Photo credit: Creative Commons from Pxfuel.com

 

Comments»

1. Dale Nyhus - May 31, 2020

Christina,

Thank you for such a well-written article. Please visit FamilialStatus.org for an in-depth look at singlism in the military. I would love for you to link to my website on Onely.

Best Regards,
Dale Nyhus
24-year military veteran & creator of FamilialStatus.org

Onely - May 31, 2020

Thanks Dale! I believe it was you who commented on Onely previously about FamilialStatus.org, and I did put it on our blog roll (“We like these blogs too”) after receiving your comment. I should have thought to put you in the post as well, sorry about that. I appreciate your taking on that complex topic.

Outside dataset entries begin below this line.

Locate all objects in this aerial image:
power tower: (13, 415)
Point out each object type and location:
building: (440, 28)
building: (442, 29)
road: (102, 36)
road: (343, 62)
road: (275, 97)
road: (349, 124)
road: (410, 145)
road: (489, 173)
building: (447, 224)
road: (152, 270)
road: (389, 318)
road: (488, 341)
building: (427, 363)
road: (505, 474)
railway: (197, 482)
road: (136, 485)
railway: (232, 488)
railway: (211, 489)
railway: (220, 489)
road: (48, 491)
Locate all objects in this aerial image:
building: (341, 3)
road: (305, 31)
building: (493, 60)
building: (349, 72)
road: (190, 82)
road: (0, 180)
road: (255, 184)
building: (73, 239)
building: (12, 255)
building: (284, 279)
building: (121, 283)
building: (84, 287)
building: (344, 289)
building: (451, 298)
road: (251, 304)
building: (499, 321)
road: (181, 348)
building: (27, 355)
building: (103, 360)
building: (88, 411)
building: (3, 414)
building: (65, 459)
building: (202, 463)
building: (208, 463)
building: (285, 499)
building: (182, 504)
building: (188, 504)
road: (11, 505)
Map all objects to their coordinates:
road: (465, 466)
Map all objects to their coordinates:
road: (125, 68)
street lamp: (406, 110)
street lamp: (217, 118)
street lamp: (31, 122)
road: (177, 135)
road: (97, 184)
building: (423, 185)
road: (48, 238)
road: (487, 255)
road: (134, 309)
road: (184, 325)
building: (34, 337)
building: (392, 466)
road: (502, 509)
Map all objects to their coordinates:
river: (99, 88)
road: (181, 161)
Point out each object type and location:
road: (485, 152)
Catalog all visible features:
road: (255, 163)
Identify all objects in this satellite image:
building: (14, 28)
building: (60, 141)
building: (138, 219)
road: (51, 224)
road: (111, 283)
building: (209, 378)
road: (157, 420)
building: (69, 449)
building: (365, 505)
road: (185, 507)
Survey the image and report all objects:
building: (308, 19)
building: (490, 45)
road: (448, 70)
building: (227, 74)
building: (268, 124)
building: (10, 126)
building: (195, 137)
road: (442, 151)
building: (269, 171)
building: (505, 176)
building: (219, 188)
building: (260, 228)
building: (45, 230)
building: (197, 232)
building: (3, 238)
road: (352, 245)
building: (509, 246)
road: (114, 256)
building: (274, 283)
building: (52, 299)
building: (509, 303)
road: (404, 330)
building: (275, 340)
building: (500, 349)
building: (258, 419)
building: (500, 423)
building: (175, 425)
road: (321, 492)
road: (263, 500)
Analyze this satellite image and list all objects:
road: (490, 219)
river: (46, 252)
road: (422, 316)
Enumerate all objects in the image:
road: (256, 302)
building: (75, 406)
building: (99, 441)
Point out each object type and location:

Separately, just today someone in the Facebook group “Fairness for Single People” posted this link about discriminatory military policies, which might interest you:

https://www.today.com/news/us-soldiers-shop-wives-get-more-pay-benefits-2D80186882fbclid=IwAR028IDFDZ357dZL_FyHcJZ8tden70mwcfVgyCaTZzrci6WiLB8YNBlZlcw

The poster does not that the reporters take a shaming position in relation to the soldiers gaming the system…. booooo

2. Skipper - May 31, 2020

I just found this blog and I am so happy I did. As an asexual woman, marriage is not in the cards for me. I really like the light you’re shedding on the legalistic inequalities between married couples and unmarried individuals. The first time I heard of anything of the sort was in an episode of the Drew Carey Show where they try to form a single’s union at their place of work. It always stuck with me. Please keep up the good work!